Reproduce verbatim every line of the records from the line containing "Rendered at 1500 by 1125 pixels." through the end of the records, including both of those end lines.

— Start Data listing —

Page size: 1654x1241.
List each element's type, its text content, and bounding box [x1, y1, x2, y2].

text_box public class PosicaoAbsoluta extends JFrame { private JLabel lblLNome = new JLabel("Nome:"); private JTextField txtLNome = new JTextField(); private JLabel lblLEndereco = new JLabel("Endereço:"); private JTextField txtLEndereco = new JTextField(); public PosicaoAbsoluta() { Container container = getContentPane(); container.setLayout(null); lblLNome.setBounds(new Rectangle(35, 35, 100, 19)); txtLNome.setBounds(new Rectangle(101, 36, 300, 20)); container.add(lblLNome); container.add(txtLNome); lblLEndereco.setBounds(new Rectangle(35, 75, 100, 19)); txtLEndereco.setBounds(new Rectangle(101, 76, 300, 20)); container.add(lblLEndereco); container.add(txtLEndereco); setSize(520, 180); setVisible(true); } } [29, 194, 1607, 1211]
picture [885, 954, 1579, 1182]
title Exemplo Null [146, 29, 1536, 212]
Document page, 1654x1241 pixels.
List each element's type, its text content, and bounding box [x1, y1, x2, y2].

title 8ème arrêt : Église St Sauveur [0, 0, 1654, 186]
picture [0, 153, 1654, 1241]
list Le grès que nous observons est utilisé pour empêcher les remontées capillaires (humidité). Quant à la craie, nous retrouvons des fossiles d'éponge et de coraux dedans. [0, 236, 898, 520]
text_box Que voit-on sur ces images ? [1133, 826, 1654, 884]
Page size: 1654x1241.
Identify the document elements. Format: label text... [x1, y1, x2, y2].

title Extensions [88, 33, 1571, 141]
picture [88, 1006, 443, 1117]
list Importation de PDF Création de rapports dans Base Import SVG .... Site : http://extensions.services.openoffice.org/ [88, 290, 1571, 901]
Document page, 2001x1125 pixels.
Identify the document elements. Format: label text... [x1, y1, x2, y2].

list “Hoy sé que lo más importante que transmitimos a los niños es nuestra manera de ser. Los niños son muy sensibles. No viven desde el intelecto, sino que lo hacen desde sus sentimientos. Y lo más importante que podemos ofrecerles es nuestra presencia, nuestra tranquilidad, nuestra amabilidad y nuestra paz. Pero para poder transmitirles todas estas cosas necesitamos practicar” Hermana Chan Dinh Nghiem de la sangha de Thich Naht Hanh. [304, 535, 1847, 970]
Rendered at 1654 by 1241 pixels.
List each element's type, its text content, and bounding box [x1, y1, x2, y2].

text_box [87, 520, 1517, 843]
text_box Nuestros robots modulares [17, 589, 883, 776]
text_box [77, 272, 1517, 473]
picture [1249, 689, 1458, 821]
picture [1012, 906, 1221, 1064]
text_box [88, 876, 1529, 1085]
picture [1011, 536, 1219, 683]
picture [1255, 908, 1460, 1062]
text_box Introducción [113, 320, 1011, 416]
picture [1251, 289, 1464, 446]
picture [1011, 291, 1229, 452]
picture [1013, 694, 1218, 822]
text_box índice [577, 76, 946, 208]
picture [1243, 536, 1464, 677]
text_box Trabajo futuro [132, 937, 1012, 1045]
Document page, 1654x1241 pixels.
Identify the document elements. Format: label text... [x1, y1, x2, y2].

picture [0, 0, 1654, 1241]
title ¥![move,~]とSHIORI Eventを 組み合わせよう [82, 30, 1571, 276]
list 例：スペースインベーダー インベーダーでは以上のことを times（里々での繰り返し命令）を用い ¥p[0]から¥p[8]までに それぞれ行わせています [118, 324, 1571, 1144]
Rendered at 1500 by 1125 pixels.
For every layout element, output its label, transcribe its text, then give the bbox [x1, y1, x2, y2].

— End Data listing —

■ Task output:
Rendered at 1500 by 1125 pixels.
For every layout element, output its label, transcribe its text, then give the bbox [x1, y1, x2, y2].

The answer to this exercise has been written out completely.